* [Parts of the exercise]
1 – Translate this sentence from the forum thread into Spanish: "There have been confirmed fatalities although local authorities are understandably reluctant to trumpet this:"
2 – Return each line of the entries that contains the word "chart".

* [Text shown]
----------------
# Don't breathe the snow...



## mycrofft (Jan 19, 2009)

http://www.thesierraweb.com/generalinfo/horseshoelake.cfm
There have been confirmed fatalities although local authorities are understandably reluctant to trumpet this:
http://articles.latimes.com/2006/apr/08/local/me-risks8

This has also been a danger in the Yellowstone area, notably Mammoth Springs (coincidence with community name near Horsehoe Lake), and the famous Death Gulch near Wahb Springs, where the 1897 exploring party found and photographed a passel of huge dead grizzlies who came to eat the other anmals killed by the gasses, then rotted into their version of Jello.

http://books.google.com/books?id=R5QCAAAAYAAJ&pg=RA1-PA632&lpg=RA1-PA632&dq=death+gulch+grizzly+bears&source=web&ots=7uP56jPtA8&sig=xep6M5MVJAJQoTC2NX2KaONrqk4&hl=en&sa=X&oi=book_result&resnum=1&ct=result

http://hvo.wr.usgs.gov/volcanowatch/2006/06_06_15.html


----------



## KempoEMT (Jan 19, 2009)

Thats crazy


----------



## mycrofft (Jan 20, 2009)
----------------
* [Available records]

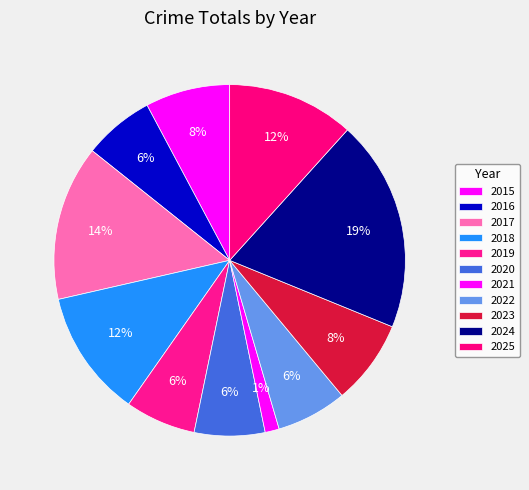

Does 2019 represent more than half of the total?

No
----------------
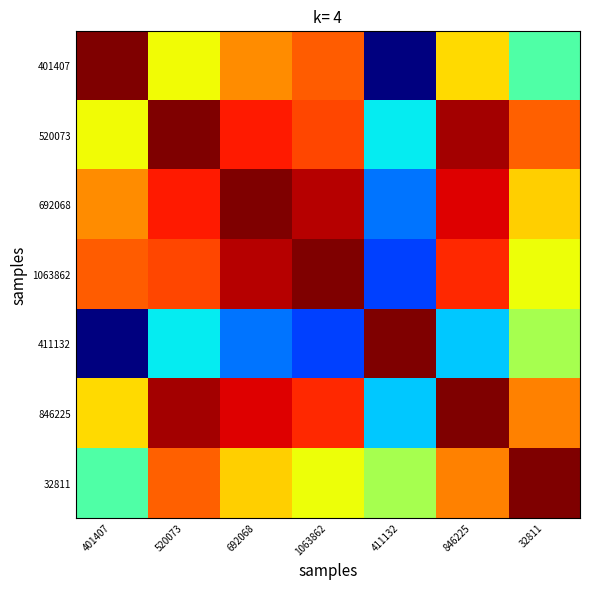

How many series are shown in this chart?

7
----------------
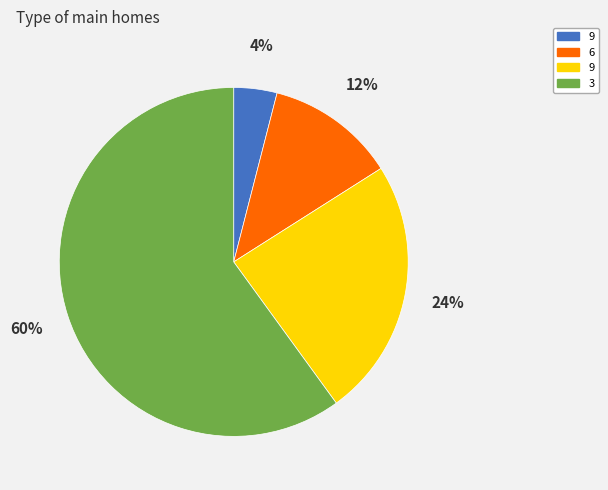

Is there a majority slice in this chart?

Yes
----------------
* [Set of answers]
1 – Ha habido muertes confirmadas, aunque las autoridades locales, comprensiblemente, se muestran reacias a divulgarlo:

2 –
How many series are shown in this chart?
Is there a majority slice in this chart?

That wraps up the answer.